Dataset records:
========================================================================
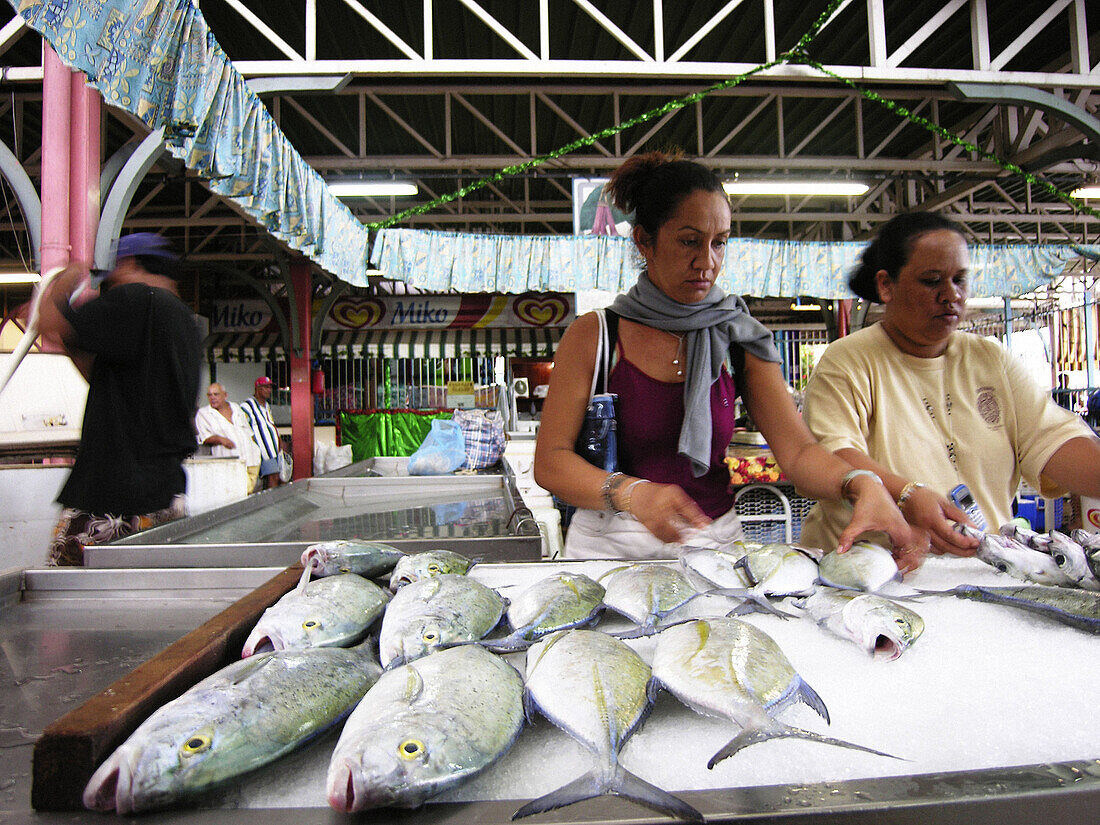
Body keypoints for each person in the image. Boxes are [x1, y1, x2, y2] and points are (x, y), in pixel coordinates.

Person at [533, 150, 917, 560]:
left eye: (720, 243)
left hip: (713, 542)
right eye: (689, 241)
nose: (707, 262)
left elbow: (800, 452)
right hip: (610, 546)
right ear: (644, 240)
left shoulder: (737, 335)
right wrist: (633, 493)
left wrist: (860, 481)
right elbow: (551, 462)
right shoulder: (596, 336)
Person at [801, 211, 1100, 571]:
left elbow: (1051, 440)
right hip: (875, 576)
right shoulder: (848, 361)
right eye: (931, 281)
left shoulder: (990, 359)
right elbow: (834, 455)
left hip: (988, 568)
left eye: (960, 279)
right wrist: (907, 494)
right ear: (886, 285)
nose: (951, 295)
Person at [36, 233, 202, 566]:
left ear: (128, 265)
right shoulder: (187, 322)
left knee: (66, 600)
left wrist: (66, 277)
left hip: (111, 497)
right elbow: (102, 376)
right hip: (166, 498)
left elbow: (49, 323)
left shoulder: (135, 299)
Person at [195, 382, 262, 494]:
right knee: (239, 493)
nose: (212, 398)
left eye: (216, 394)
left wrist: (255, 446)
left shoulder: (235, 407)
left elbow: (248, 430)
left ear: (225, 395)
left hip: (252, 458)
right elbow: (205, 437)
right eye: (209, 395)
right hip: (231, 462)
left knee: (250, 493)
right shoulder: (204, 414)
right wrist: (221, 439)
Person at [241, 375, 283, 489]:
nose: (269, 390)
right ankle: (271, 503)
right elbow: (244, 428)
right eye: (266, 387)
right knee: (272, 476)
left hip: (274, 449)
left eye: (270, 387)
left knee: (279, 477)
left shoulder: (266, 406)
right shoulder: (247, 406)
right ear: (258, 388)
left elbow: (270, 425)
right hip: (264, 450)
========================================================================
(What is required): Only the pictures stay out; the rest of the entries above must be written out exactly.

(Exercise solution):
Body keypoints for each person in the image. Boxes are [x1, y1, x2, y2] and points are (x, y), in pixel coordinates.

Person at [533, 150, 917, 560]:
left eye: (720, 243)
left hip: (713, 542)
right eye: (689, 241)
nose: (707, 262)
left elbow: (800, 452)
right hip: (610, 546)
right ear: (644, 240)
left shoulder: (737, 335)
right wrist: (633, 493)
left wrist: (860, 481)
right elbow: (551, 462)
right shoulder: (596, 336)
Person at [801, 211, 1100, 571]:
left elbow: (1051, 440)
right hip: (875, 576)
right shoulder: (848, 361)
right eye: (931, 281)
left shoulder: (990, 359)
right elbow: (834, 455)
left hip: (988, 568)
left eye: (960, 279)
right wrist: (907, 494)
right ear: (886, 285)
nose: (951, 295)
Person at [36, 233, 202, 566]:
left ear: (128, 265)
right shoulder: (187, 322)
left knee: (66, 600)
left wrist: (66, 277)
left hip: (111, 497)
right elbow: (102, 376)
right hip: (166, 498)
left elbow: (49, 323)
left shoulder: (135, 299)
Person at [195, 382, 262, 494]:
right knee: (239, 493)
nose: (212, 398)
left eye: (216, 394)
left wrist: (255, 446)
left shoulder: (235, 407)
left elbow: (248, 430)
left ear: (225, 395)
left hip: (252, 458)
right elbow: (205, 437)
right eye: (209, 395)
right hip: (231, 462)
left knee: (250, 493)
right shoulder: (204, 414)
right wrist: (221, 439)
Person at [241, 375, 283, 489]:
nose: (269, 390)
right ankle: (271, 503)
right elbow: (244, 428)
right eye: (266, 387)
right knee: (272, 476)
left hip: (274, 449)
left eye: (270, 387)
left knee: (279, 477)
left shoulder: (266, 406)
right shoulder: (247, 406)
right ear: (258, 388)
left elbow: (270, 425)
right hip: (264, 450)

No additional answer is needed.